10,000 new startups per day
There is an explosion of this phenomenon in the digital sphere. Rachel Daydou, Partner & China General Manager of the consulting firm Fabernovel in Shanghai, says, "With Libra, Facebook is trying to create a financial entity based on social media, just as WeChat did with WeChat Pay. Facebook Shop looks suspiciously like WeChat's mini-programs. Amazon Live is inspired by Taobao Live and YouTube Shopping by Douyin, the Chinese equivalent of TikTok."
In China, it is possible to go to fully robotized restaurants or to give a panhandler some change via mobile payment. Your wallet is destined to be obsolete because your phone can read restaurant menus and pay for your meal via a QR Code.
The country uses shared mobile chargers the way Europeans use bicycles, and is already testing electric car battery swap stations to avoid 30 minutes of recharging time.
Michael David, chief omnichannel director at LVMH, says, "The Chinese ecosystem is permanently bubbling with innovation. About 10,000 start-ups are created every day in the country."
China is also the most advanced country in the electric car market. With 370 models at the end of 2020, it had an offering that was almost twice as large as Europe's, according to the International Energy Agency.
China's super-app WeChat
The whole market runs on tech
Luca de Meo, CEO of French automaker Renault, said in June that China is "ahead of Europe in many areas, whether it's electric cars, connectivity or autonomous driving. You have to be there to know what's going on."
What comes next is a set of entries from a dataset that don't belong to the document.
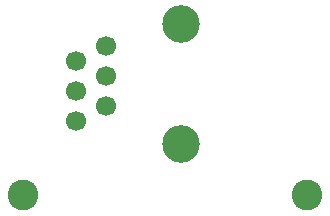
<source format=gbs>
G04 #@! TF.FileFunction,Soldermask,Bot*
%FSLAX46Y46*%
G04 Gerber Fmt 4.6, Leading zero omitted, Abs format (unit mm)*
G04 Created by KiCad (PCBNEW 4.0.6-e0-6349~53~ubuntu16.04.1) date Sun May 21 15:57:32 2017*
%MOMM*%
%LPD*%
G01*
G04 APERTURE LIST*
%ADD10C,0.150000*%
%ADD11C,1.700000*%
%ADD12C,3.180000*%
%ADD13C,2.600000*%
G04 APERTURE END LIST*
D10*
D11*
X144460000Y-104975000D03*
X144460000Y-102435000D03*
X144460000Y-99895000D03*
X147000000Y-101165000D03*
X147000000Y-98625000D03*
X147000000Y-103705000D03*
D12*
X153350000Y-106880000D03*
X153350000Y-96720000D03*
D13*
X164000000Y-111250000D03*
X140000000Y-111250000D03*
M02*

</source>
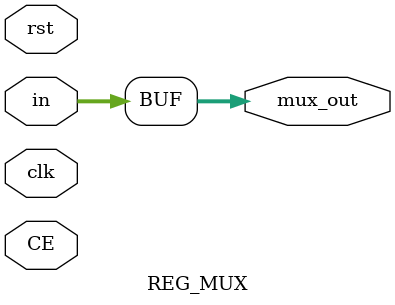
<source format=v>
module REG_MUX #(
  parameter RSTTYPE = "SYNC",
  parameter WIDTH = 18,
  parameter INREG = 0
  )
  (
    input [WIDTH-1:0] in,
    input rst,
    input clk,
    input CE,
    output [WIDTH-1:0] mux_out 
  );
  reg [WIDTH-1 : 0] reg_out ;

  generate
  if (RSTTYPE == "SYNC") begin
    always @(posedge clk) begin
      if(CE) begin
        if(rst)
          reg_out <= 0;
        else 
          reg_out <= in;
      end
    end
  end
  else if(RSTTYPE == "ASYNC") begin
    always @(posedge clk or posedge rst) begin
        if(rst)
          reg_out <= 0;
        else if(CE) 
          reg_out <= in;
    end 
  end
  endgenerate

  assign mux_out = (INREG)? reg_out : in;

endmodule
</source>
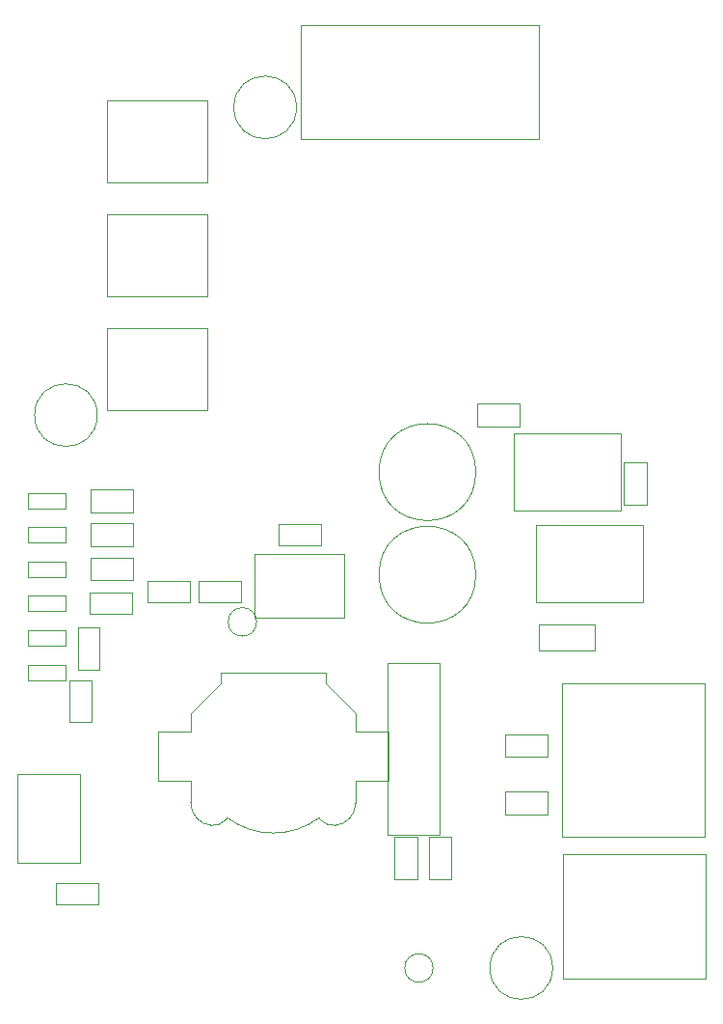
<source format=gbr>
G04 #@! TF.GenerationSoftware,KiCad,Pcbnew,5.0.0-rc2-unknown-bfa8903~65~ubuntu16.04.1*
G04 #@! TF.CreationDate,2018-06-03T14:39:05-05:00*
G04 #@! TF.ProjectId,omega-dock-new,6F6D6567612D646F636B2D6E65772E6B,rev?*
G04 #@! TF.SameCoordinates,Original*
G04 #@! TF.FileFunction,Other,User*
%FSLAX46Y46*%
G04 Gerber Fmt 4.6, Leading zero omitted, Abs format (unit mm)*
G04 Created by KiCad (PCBNEW 5.0.0-rc2-unknown-bfa8903~65~ubuntu16.04.1) date Sun Jun  3 14:39:05 2018*
%MOMM*%
%LPD*%
G01*
G04 APERTURE LIST*
%ADD10C,0.050000*%
G04 APERTURE END LIST*
D10*
G04 #@! TO.C,C6*
X152000000Y-94000000D02*
G75*
G03X152000000Y-94000000I-4250000J0D01*
G01*
G04 #@! TO.C,C8*
X152140000Y-90000000D02*
X152140000Y-88000000D01*
X152140000Y-88000000D02*
X155860000Y-88000000D01*
X155860000Y-88000000D02*
X155860000Y-90000000D01*
X155860000Y-90000000D02*
X152140000Y-90000000D01*
G04 #@! TO.C,C10*
X164700000Y-97400000D02*
X155300000Y-97400000D01*
X164700000Y-97400000D02*
X164700000Y-90600000D01*
X155300000Y-90600000D02*
X155300000Y-97400000D01*
X155300000Y-90600000D02*
X164700000Y-90600000D01*
G04 #@! TO.C,U8*
X128400000Y-88600000D02*
X128400000Y-81400000D01*
X128400000Y-81400000D02*
X119600000Y-81400000D01*
X119600000Y-81400000D02*
X119600000Y-88600000D01*
X119600000Y-88600000D02*
X128400000Y-88600000D01*
G04 #@! TO.C,U9*
X119600000Y-78600000D02*
X128400000Y-78600000D01*
X119600000Y-71400000D02*
X119600000Y-78600000D01*
X128400000Y-71400000D02*
X119600000Y-71400000D01*
X128400000Y-78600000D02*
X128400000Y-71400000D01*
G04 #@! TO.C,U10*
X119600000Y-68600000D02*
X128400000Y-68600000D01*
X119600000Y-61400000D02*
X119600000Y-68600000D01*
X128400000Y-61400000D02*
X119600000Y-61400000D01*
X128400000Y-68600000D02*
X128400000Y-61400000D01*
G04 #@! TO.C,C5*
X152000000Y-103000000D02*
G75*
G03X152000000Y-103000000I-4250000J0D01*
G01*
G04 #@! TO.C,L3*
X165000000Y-93140000D02*
X167000000Y-93140000D01*
X167000000Y-93140000D02*
X167000000Y-96860000D01*
X167000000Y-96860000D02*
X165000000Y-96860000D01*
X165000000Y-96860000D02*
X165000000Y-93140000D01*
G04 #@! TO.C,R1*
X121860000Y-103500000D02*
X118140000Y-103500000D01*
X121860000Y-101500000D02*
X121860000Y-103500000D01*
X118140000Y-101500000D02*
X121860000Y-101500000D01*
X118140000Y-103500000D02*
X118140000Y-101500000D01*
G04 #@! TO.C,R2*
X118182500Y-100500000D02*
X118182500Y-98500000D01*
X118182500Y-98500000D02*
X121902500Y-98500000D01*
X121902500Y-98500000D02*
X121902500Y-100500000D01*
X121902500Y-100500000D02*
X118182500Y-100500000D01*
G04 #@! TO.C,R3*
X118140000Y-97500000D02*
X118140000Y-95500000D01*
X118140000Y-95500000D02*
X121860000Y-95500000D01*
X121860000Y-95500000D02*
X121860000Y-97500000D01*
X121860000Y-97500000D02*
X118140000Y-97500000D01*
G04 #@! TO.C,C11*
X166700000Y-105400000D02*
X157300000Y-105400000D01*
X166700000Y-105400000D02*
X166700000Y-98600000D01*
X157300000Y-98600000D02*
X157300000Y-105400000D01*
X157300000Y-98600000D02*
X166700000Y-98600000D01*
G04 #@! TO.C,C12*
X162460000Y-107350000D02*
X162460000Y-109650000D01*
X162460000Y-109650000D02*
X157540000Y-109650000D01*
X157540000Y-109650000D02*
X157540000Y-107350000D01*
X157540000Y-107350000D02*
X162460000Y-107350000D01*
G04 #@! TO.C,R4*
X147870000Y-129710000D02*
X147870000Y-125990000D01*
X149870000Y-129710000D02*
X147870000Y-129710000D01*
X149870000Y-125990000D02*
X149870000Y-129710000D01*
X147870000Y-125990000D02*
X149870000Y-125990000D01*
G04 #@! TO.C,R5*
X144850000Y-126010000D02*
X146850000Y-126010000D01*
X146850000Y-126010000D02*
X146850000Y-129730000D01*
X146850000Y-129730000D02*
X144850000Y-129730000D01*
X144850000Y-129730000D02*
X144850000Y-126010000D01*
G04 #@! TO.C,R6*
X158317500Y-119000000D02*
X154597500Y-119000000D01*
X158317500Y-117000000D02*
X158317500Y-119000000D01*
X154597500Y-117000000D02*
X158317500Y-117000000D01*
X154597500Y-119000000D02*
X154597500Y-117000000D01*
G04 #@! TO.C,R7*
X154597500Y-124000000D02*
X154597500Y-122000000D01*
X154597500Y-122000000D02*
X158317500Y-122000000D01*
X158317500Y-122000000D02*
X158317500Y-124000000D01*
X158317500Y-124000000D02*
X154597500Y-124000000D01*
G04 #@! TO.C,J2*
X159600000Y-125950000D02*
X172100000Y-125950000D01*
X172100000Y-125950000D02*
X172100000Y-112550000D01*
X172100000Y-112550000D02*
X159600000Y-112550000D01*
X159600000Y-112550000D02*
X159600000Y-125950000D01*
G04 #@! TO.C,BT1*
X130185482Y-124329018D02*
G75*
G03X134210000Y-125660000I4024518J5419018D01*
G01*
X138234710Y-124342858D02*
G75*
G02X138430000Y-124560000I-3914710J-3717142D01*
G01*
X130185612Y-124330960D02*
G75*
G03X129990000Y-124560000I4134388J-3729040D01*
G01*
X138234518Y-124329018D02*
G75*
G02X134210000Y-125660000I-4024518J5419018D01*
G01*
X141460000Y-122960000D02*
G75*
G02X139510000Y-125010000I-2000000J-50000D01*
G01*
X139723125Y-124992435D02*
G75*
G02X138430000Y-124560000I-223125J1482435D01*
G01*
X128696875Y-124992435D02*
G75*
G03X129990000Y-124560000I223125J1482435D01*
G01*
X126960000Y-122960000D02*
G75*
G03X128910000Y-125010000I2000000J-50000D01*
G01*
X126960000Y-121060000D02*
X126960000Y-123010000D01*
X141460000Y-121060000D02*
X141460000Y-123010000D01*
X141460000Y-116760000D02*
X141460000Y-115110000D01*
X141460000Y-115110000D02*
X138860000Y-112510000D01*
X138860000Y-112510000D02*
X138860000Y-111560000D01*
X129560000Y-111560000D02*
X138860000Y-111560000D01*
X129560000Y-112510000D02*
X129560000Y-111560000D01*
X126960000Y-115110000D02*
X129560000Y-112510000D01*
X126960000Y-116760000D02*
X126960000Y-115110000D01*
X126960000Y-116760000D02*
X124060000Y-116760000D01*
X124060000Y-116760000D02*
X124060000Y-121060000D01*
X124060000Y-121060000D02*
X126960000Y-121060000D01*
X141460000Y-116760000D02*
X144360000Y-116760000D01*
X144360000Y-116760000D02*
X144360000Y-121060000D01*
X144360000Y-121060000D02*
X141460000Y-121060000D01*
G04 #@! TO.C,Y1*
X148820000Y-125850000D02*
X148820000Y-110750000D01*
X148820000Y-110750000D02*
X144220000Y-110750000D01*
X144220000Y-110750000D02*
X144220000Y-125850000D01*
X144220000Y-125850000D02*
X148820000Y-125850000D01*
G04 #@! TO.C,D6*
X112630000Y-106170000D02*
X112630000Y-104810000D01*
X112630000Y-104810000D02*
X115950000Y-104810000D01*
X115950000Y-104810000D02*
X115950000Y-106170000D01*
X115950000Y-106170000D02*
X112630000Y-106170000D01*
G04 #@! TO.C,R22*
X121827500Y-104550000D02*
X121827500Y-106450000D01*
X121827500Y-106450000D02*
X118107500Y-106450000D01*
X118107500Y-106450000D02*
X118107500Y-104550000D01*
X118107500Y-104550000D02*
X121827500Y-104550000D01*
G04 #@! TO.C,D1*
X115960000Y-101820000D02*
X115960000Y-103180000D01*
X115960000Y-103180000D02*
X112640000Y-103180000D01*
X112640000Y-103180000D02*
X112640000Y-101820000D01*
X112640000Y-101820000D02*
X115960000Y-101820000D01*
G04 #@! TO.C,D2*
X112640000Y-98820000D02*
X115960000Y-98820000D01*
X112640000Y-100180000D02*
X112640000Y-98820000D01*
X115960000Y-100180000D02*
X112640000Y-100180000D01*
X115960000Y-98820000D02*
X115960000Y-100180000D01*
G04 #@! TO.C,D3*
X115960000Y-95820000D02*
X115960000Y-97180000D01*
X115960000Y-97180000D02*
X112640000Y-97180000D01*
X112640000Y-97180000D02*
X112640000Y-95820000D01*
X112640000Y-95820000D02*
X115960000Y-95820000D01*
G04 #@! TO.C,R19*
X123140000Y-105450000D02*
X123140000Y-103550000D01*
X123140000Y-103550000D02*
X126860000Y-103550000D01*
X126860000Y-103550000D02*
X126860000Y-105450000D01*
X126860000Y-105450000D02*
X123140000Y-105450000D01*
G04 #@! TO.C,C1*
X132550000Y-101210000D02*
X140450000Y-101210000D01*
X132550000Y-101210000D02*
X132550000Y-106740000D01*
X140450000Y-106740000D02*
X140450000Y-101210000D01*
X140450000Y-106740000D02*
X132550000Y-106740000D01*
G04 #@! TO.C,R20*
X127672500Y-105450000D02*
X127672500Y-103550000D01*
X127672500Y-103550000D02*
X131392500Y-103550000D01*
X131392500Y-103550000D02*
X131392500Y-105450000D01*
X131392500Y-105450000D02*
X127672500Y-105450000D01*
G04 #@! TO.C,R21*
X138392500Y-100450000D02*
X134672500Y-100450000D01*
X138392500Y-98550000D02*
X138392500Y-100450000D01*
X134672500Y-98550000D02*
X138392500Y-98550000D01*
X134672500Y-100450000D02*
X134672500Y-98550000D01*
G04 #@! TO.C,REF\002A\002A*
X118750000Y-89000000D02*
G75*
G03X118750000Y-89000000I-2750000J0D01*
G01*
X136250000Y-62000000D02*
G75*
G03X136250000Y-62000000I-2750000J0D01*
G01*
X158750000Y-137500000D02*
G75*
G03X158750000Y-137500000I-2750000J0D01*
G01*
G04 #@! TO.C,D4*
X112630000Y-109200000D02*
X112630000Y-107840000D01*
X112630000Y-107840000D02*
X115950000Y-107840000D01*
X115950000Y-107840000D02*
X115950000Y-109200000D01*
X115950000Y-109200000D02*
X112630000Y-109200000D01*
G04 #@! TO.C,R8*
X118950000Y-111360000D02*
X117050000Y-111360000D01*
X117050000Y-111360000D02*
X117050000Y-107640000D01*
X117050000Y-107640000D02*
X118950000Y-107640000D01*
X118950000Y-107640000D02*
X118950000Y-111360000D01*
G04 #@! TO.C,R23*
X115107500Y-131950000D02*
X115107500Y-130050000D01*
X115107500Y-130050000D02*
X118827500Y-130050000D01*
X118827500Y-130050000D02*
X118827500Y-131950000D01*
X118827500Y-131950000D02*
X115107500Y-131950000D01*
G04 #@! TO.C,SW1*
X117250000Y-120457500D02*
X111750000Y-120457500D01*
X117250000Y-128257500D02*
X111750000Y-128257500D01*
X117250000Y-120457500D02*
X117250000Y-128257500D01*
X111750000Y-120457500D02*
X111750000Y-128257500D01*
G04 #@! TO.C,D7*
X112665000Y-112280000D02*
X112665000Y-110920000D01*
X112665000Y-110920000D02*
X115985000Y-110920000D01*
X115985000Y-110920000D02*
X115985000Y-112280000D01*
X115985000Y-112280000D02*
X112665000Y-112280000D01*
G04 #@! TO.C,R24*
X118250000Y-115952500D02*
X116350000Y-115952500D01*
X116350000Y-115952500D02*
X116350000Y-112232500D01*
X116350000Y-112232500D02*
X118250000Y-112232500D01*
X118250000Y-112232500D02*
X118250000Y-115952500D01*
G04 #@! TO.C,GPIO*
X148250000Y-137500000D02*
G75*
G03X148250000Y-137500000I-1250000J0D01*
G01*
G04 #@! TO.C,VT*
X132750000Y-107140000D02*
G75*
G03X132750000Y-107140000I-1250000J0D01*
G01*
G04 #@! TO.C,P1*
X157550000Y-64750000D02*
X157550000Y-54750000D01*
X157550000Y-54750000D02*
X136650000Y-54750000D01*
X136650000Y-54750000D02*
X136650000Y-64750000D01*
X136650000Y-64750000D02*
X157550000Y-64750000D01*
G04 #@! TO.C,J1*
X159680000Y-138440000D02*
X172180000Y-138440000D01*
X172180000Y-138440000D02*
X172180000Y-127540000D01*
X172180000Y-127540000D02*
X159680000Y-127540000D01*
X159680000Y-127540000D02*
X159680000Y-138440000D01*
G04 #@! TD*
M02*

</source>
As a market, China is also a source of technological inspiration for Western companies, a world leader in e-commerce, solar, mobile payments, digital currency and facial recognition. It has the largest 5G network, with more than one million antennas up and running, compared to 400,000 in Europe.
Self-driving cars offer an interesting point of divergence between China and the West.
Just take the number of connected devices (1.1 billion), the time spent on mobile (six hours per day) and, above all, the magnitude of data collected to deploy and improve artificial intelligence algorithms faster than in Europe or the United States.
The groundbreaking field of self-driving cars offers an interesting point of divergence between China and the West. Artificial intelligence guru Kai-Fu Lee explains that China believes that we should teach the highway to speak to the car, imagining new services and rethinking cities to avoid cars crossing pedestrians, while the West does not intend to go that far.
Still lagging in some key sectors
There are areas where China is still struggling, such as semiconductors. Despite a production increase of nearly 50% per year, the country produces less than 40% of the chips it consumes, according to official data. This dependence threatens its ambitions in artificial intelligence, telecoms and autonomous vehicles. Chinese manufacturers work with an engraving fineness of 28 nm or more, far from those of Intel, Samsung or TSMC. They are unable to produce processors for high-performance PCs.
China's aerospace industry is also lagging behind the West. There are also no Chinese players among the top 20 life science companies on the stock market and there are doubts surrounding the efficacy of Sinovac and Sinopharm's COVID-19 vaccines. As of 2019, the country files more patents per year than the U.S., but far fewer are converted into marketable products.
Beijing knows its weaknesses and is working to eliminate them. Adopted in March, the nation's 14th five-year plan calls for a 7% annual increase in R&D spending between now and 2025, compared with 12% under the previous plan. Big data aside, that is basic math anyone can understand.